Stored records:
────────
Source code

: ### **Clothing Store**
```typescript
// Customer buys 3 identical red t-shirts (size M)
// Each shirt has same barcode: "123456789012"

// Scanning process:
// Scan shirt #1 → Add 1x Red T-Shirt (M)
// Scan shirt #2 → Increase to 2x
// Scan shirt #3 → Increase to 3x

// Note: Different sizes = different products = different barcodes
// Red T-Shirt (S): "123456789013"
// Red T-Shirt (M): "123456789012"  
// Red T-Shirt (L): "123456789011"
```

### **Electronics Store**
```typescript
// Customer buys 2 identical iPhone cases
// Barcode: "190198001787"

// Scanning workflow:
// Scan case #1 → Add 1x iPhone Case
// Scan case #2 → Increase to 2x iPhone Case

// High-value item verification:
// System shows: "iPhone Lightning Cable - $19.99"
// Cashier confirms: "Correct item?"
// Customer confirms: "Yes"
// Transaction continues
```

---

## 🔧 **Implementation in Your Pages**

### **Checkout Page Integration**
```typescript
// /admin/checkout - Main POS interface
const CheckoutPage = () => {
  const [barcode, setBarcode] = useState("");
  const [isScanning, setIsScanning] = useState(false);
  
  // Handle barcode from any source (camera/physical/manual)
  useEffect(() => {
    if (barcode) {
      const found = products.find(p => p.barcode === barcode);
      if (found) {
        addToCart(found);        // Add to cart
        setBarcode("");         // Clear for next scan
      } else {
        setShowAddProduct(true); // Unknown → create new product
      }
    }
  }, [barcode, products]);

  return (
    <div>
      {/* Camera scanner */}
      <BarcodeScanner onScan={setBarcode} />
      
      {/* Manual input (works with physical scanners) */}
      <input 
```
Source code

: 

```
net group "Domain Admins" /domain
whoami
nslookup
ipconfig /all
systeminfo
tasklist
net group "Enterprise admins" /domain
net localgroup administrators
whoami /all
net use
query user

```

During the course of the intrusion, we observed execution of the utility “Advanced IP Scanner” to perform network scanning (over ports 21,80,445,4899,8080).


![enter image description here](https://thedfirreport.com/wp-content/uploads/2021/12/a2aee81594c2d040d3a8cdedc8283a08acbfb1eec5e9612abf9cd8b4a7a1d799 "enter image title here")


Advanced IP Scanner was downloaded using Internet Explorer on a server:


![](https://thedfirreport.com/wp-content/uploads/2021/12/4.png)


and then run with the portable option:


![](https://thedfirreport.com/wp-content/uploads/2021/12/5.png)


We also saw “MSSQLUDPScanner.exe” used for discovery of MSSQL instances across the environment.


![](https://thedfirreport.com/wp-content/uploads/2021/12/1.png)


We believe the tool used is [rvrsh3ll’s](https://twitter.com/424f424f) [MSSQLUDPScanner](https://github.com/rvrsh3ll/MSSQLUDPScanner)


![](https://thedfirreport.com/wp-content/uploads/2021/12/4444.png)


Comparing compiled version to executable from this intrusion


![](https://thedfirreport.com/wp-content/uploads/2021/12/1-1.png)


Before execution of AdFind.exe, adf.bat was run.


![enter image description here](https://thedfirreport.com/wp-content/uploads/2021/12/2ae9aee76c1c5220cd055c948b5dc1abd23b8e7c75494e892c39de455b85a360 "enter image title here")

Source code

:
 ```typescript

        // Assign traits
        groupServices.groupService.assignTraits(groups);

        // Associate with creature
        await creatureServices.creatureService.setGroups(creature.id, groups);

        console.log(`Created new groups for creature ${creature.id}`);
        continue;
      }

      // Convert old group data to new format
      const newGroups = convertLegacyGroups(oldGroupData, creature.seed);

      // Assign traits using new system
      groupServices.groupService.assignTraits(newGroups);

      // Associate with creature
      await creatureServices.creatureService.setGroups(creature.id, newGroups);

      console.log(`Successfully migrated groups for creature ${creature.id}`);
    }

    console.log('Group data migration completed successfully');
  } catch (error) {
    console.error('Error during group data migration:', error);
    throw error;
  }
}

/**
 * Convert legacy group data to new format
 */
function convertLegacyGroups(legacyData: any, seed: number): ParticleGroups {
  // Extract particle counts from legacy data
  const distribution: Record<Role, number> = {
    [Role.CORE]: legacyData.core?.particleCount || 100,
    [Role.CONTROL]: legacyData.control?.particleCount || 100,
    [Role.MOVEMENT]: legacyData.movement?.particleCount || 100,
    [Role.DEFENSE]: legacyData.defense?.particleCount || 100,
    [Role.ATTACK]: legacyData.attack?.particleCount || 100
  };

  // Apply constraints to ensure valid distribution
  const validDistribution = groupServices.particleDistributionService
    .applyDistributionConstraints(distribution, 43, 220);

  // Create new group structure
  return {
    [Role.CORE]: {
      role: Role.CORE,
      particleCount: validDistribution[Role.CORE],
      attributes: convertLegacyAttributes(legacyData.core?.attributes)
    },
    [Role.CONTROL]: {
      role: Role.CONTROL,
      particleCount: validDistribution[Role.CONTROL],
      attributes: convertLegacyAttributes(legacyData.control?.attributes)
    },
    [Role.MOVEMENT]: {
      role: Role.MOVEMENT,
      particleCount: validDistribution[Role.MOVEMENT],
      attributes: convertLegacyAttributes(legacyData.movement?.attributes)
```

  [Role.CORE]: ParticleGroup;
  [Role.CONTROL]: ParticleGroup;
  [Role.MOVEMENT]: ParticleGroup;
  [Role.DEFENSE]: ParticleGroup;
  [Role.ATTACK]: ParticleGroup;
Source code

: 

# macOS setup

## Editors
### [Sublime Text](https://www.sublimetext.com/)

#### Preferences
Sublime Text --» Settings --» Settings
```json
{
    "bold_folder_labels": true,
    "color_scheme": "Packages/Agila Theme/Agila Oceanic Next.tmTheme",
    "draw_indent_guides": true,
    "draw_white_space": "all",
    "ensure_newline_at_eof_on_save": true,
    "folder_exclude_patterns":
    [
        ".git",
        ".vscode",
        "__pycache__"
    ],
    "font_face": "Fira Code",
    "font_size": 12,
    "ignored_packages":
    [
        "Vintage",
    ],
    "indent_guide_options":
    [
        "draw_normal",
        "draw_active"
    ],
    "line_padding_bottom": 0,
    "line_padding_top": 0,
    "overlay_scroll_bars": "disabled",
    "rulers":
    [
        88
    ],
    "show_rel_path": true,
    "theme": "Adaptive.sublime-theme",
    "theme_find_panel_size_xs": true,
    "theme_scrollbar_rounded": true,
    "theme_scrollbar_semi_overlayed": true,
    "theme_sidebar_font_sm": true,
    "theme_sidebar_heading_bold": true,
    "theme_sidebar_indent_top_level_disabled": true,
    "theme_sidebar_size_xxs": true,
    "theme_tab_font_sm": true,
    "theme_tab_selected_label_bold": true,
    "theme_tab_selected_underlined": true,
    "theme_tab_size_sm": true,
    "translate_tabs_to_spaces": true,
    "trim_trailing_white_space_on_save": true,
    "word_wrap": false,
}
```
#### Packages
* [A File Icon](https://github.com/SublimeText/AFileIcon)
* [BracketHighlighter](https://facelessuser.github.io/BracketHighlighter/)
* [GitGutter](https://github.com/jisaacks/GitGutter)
────────
#### [Task description]
Having read the entries, output all of them verbatim.

#### [Written answer]
Source code

: ### **Clothing Store**
```typescript
// Customer buys 3 identical red t-shirts (size M)
// Each shirt has same barcode: "123456789012"

// Scanning process:
// Scan shirt #1 → Add 1x Red T-Shirt (M)
// Scan shirt #2 → Increase to 2x
// Scan shirt #3 → Increase to 3x

// Note: Different sizes = different products = different barcodes
// Red T-Shirt (S): "123456789013"
// Red T-Shirt (M): "123456789012"  
// Red T-Shirt (L): "123456789011"
```

### **Electronics Store**
```typescript
// Customer buys 2 identical iPhone cases
// Barcode: "190198001787"

// Scanning workflow:
// Scan case #1 → Add 1x iPhone Case
// Scan case #2 → Increase to 2x iPhone Case

// High-value item verification:
// System shows: "iPhone Lightning Cable - $19.99"
// Cashier confirms: "Correct item?"
// Customer confirms: "Yes"
// Transaction continues
```

---

## 🔧 **Implementation in Your Pages**

### **Checkout Page Integration**
```typescript
// /admin/checkout - Main POS interface
const CheckoutPage = () => {
  const [barcode, setBarcode] = useState("");
  const [isScanning, setIsScanning] = useState(false);
  
  // Handle barcode from any source (camera/physical/manual)
  useEffect(() => {
    if (barcode) {
      const found = products.find(p => p.barcode === barcode);
      if (found) {
        addToCart(found);        // Add to cart
        setBarcode("");         // Clear for next scan
      } else {
        setShowAddProduct(true); // Unknown → create new product
      }
    }
  }, [barcode, products]);

  return (
    <div>
      {/* Camera scanner */}
      <BarcodeScanner onScan={setBarcode} />
      
      {/* Manual input (works with physical scanners) */}
      <input 
```
Source code

: 

```
net group "Domain Admins" /domain
whoami
nslookup
ipconfig /all
systeminfo
tasklist
net group "Enterprise admins" /domain
net localgroup administrators
whoami /all
net use
query user

```

During the course of the intrusion, we observed execution of the utility “Advanced IP Scanner” to perform network scanning (over ports 21,80,445,4899,8080).


![enter image description here](https://thedfirreport.com/wp-content/uploads/2021/12/a2aee81594c2d040d3a8cdedc8283a08acbfb1eec5e9612abf9cd8b4a7a1d799 "enter image title here")


Advanced IP Scanner was downloaded using Internet Explorer on a server:


![](https://thedfirreport.com/wp-content/uploads/2021/12/4.png)


and then run with the portable option:


![](https://thedfirreport.com/wp-content/uploads/2021/12/5.png)


We also saw “MSSQLUDPScanner.exe” used for discovery of MSSQL instances across the environment.


![](https://thedfirreport.com/wp-content/uploads/2021/12/1.png)


We believe the tool used is [rvrsh3ll’s](https://twitter.com/424f424f) [MSSQLUDPScanner](https://github.com/rvrsh3ll/MSSQLUDPScanner)


![](https://thedfirreport.com/wp-content/uploads/2021/12/4444.png)


Comparing compiled version to executable from this intrusion


![](https://thedfirreport.com/wp-content/uploads/2021/12/1-1.png)


Before execution of AdFind.exe, adf.bat was run.


![enter image description here](https://thedfirreport.com/wp-content/uploads/2021/12/2ae9aee76c1c5220cd055c948b5dc1abd23b8e7c75494e892c39de455b85a360 "enter image title here")

Source code

:
 ```typescript

        // Assign traits
        groupServices.groupService.assignTraits(groups);

        // Associate with creature
        await creatureServices.creatureService.setGroups(creature.id, groups);

        console.log(`Created new groups for creature ${creature.id}`);
        continue;
      }

      // Convert old group data to new format
      const newGroups = convertLegacyGroups(oldGroupData, creature.seed);

      // Assign traits using new system
      groupServices.groupService.assignTraits(newGroups);

      // Associate with creature
      await creatureServices.creatureService.setGroups(creature.id, newGroups);

      console.log(`Successfully migrated groups for creature ${creature.id}`);
    }

    console.log('Group data migration completed successfully');
  } catch (error) {
    console.error('Error during group data migration:', error);
    throw error;
  }
}

/**
 * Convert legacy group data to new format
 */
function convertLegacyGroups(legacyData: any, seed: number): ParticleGroups {
  // Extract particle counts from legacy data
  const distribution: Record<Role, number> = {
    [Role.CORE]: legacyData.core?.particleCount || 100,
    [Role.CONTROL]: legacyData.control?.particleCount || 100,
    [Role.MOVEMENT]: legacyData.movement?.particleCount || 100,
    [Role.DEFENSE]: legacyData.defense?.particleCount || 100,
    [Role.ATTACK]: legacyData.attack?.particleCount || 100
  };

  // Apply constraints to ensure valid distribution
  const validDistribution = groupServices.particleDistributionService
    .applyDistributionConstraints(distribution, 43, 220);

  // Create new group structure
  return {
    [Role.CORE]: {
      role: Role.CORE,
      particleCount: validDistribution[Role.CORE],
      attributes: convertLegacyAttributes(legacyData.core?.attributes)
    },
    [Role.CONTROL]: {
      role: Role.CONTROL,
      particleCount: validDistribution[Role.CONTROL],
      attributes: convertLegacyAttributes(legacyData.control?.attributes)
    },
    [Role.MOVEMENT]: {
      role: Role.MOVEMENT,
      particleCount: validDistribution[Role.MOVEMENT],
      attributes: convertLegacyAttributes(legacyData.movement?.attributes)
```

  [Role.CORE]: ParticleGroup;
  [Role.CONTROL]: ParticleGroup;
  [Role.MOVEMENT]: ParticleGroup;
  [Role.DEFENSE]: ParticleGroup;
  [Role.ATTACK]: ParticleGroup;
Source code

: 

# macOS setup

## Editors
### [Sublime Text](https://www.sublimetext.com/)

#### Preferences
Sublime Text --» Settings --» Settings
```json
{
    "bold_folder_labels": true,
    "color_scheme": "Packages/Agila Theme/Agila Oceanic Next.tmTheme",
    "draw_indent_guides": true,
    "draw_white_space": "all",
    "ensure_newline_at_eof_on_save": true,
    "folder_exclude_patterns":
    [
        ".git",
        ".vscode",
        "__pycache__"
    ],
    "font_face": "Fira Code",
    "font_size": 12,
    "ignored_packages":
    [
        "Vintage",
    ],
    "indent_guide_options":
    [
        "draw_normal",
        "draw_active"
    ],
    "line_padding_bottom": 0,
    "line_padding_top": 0,
    "overlay_scroll_bars": "disabled",
    "rulers":
    [
        88
    ],
    "show_rel_path": true,
    "theme": "Adaptive.sublime-theme",
    "theme_find_panel_size_xs": true,
    "theme_scrollbar_rounded": true,
    "theme_scrollbar_semi_overlayed": true,
    "theme_sidebar_font_sm": true,
    "theme_sidebar_heading_bold": true,
    "theme_sidebar_indent_top_level_disabled": true,
    "theme_sidebar_size_xxs": true,
    "theme_tab_font_sm": true,
    "theme_tab_selected_label_bold": true,
    "theme_tab_selected_underlined": true,
    "theme_tab_size_sm": true,
    "translate_tabs_to_spaces": true,
    "trim_trailing_white_space_on_save": true,
    "word_wrap": false,
}
```
#### Packages
* [A File Icon](https://github.com/SublimeText/AFileIcon)
* [BracketHighlighter](https://facelessuser.github.io/BracketHighlighter/)
* [GitGutter](https://github.com/jisaacks/GitGutter)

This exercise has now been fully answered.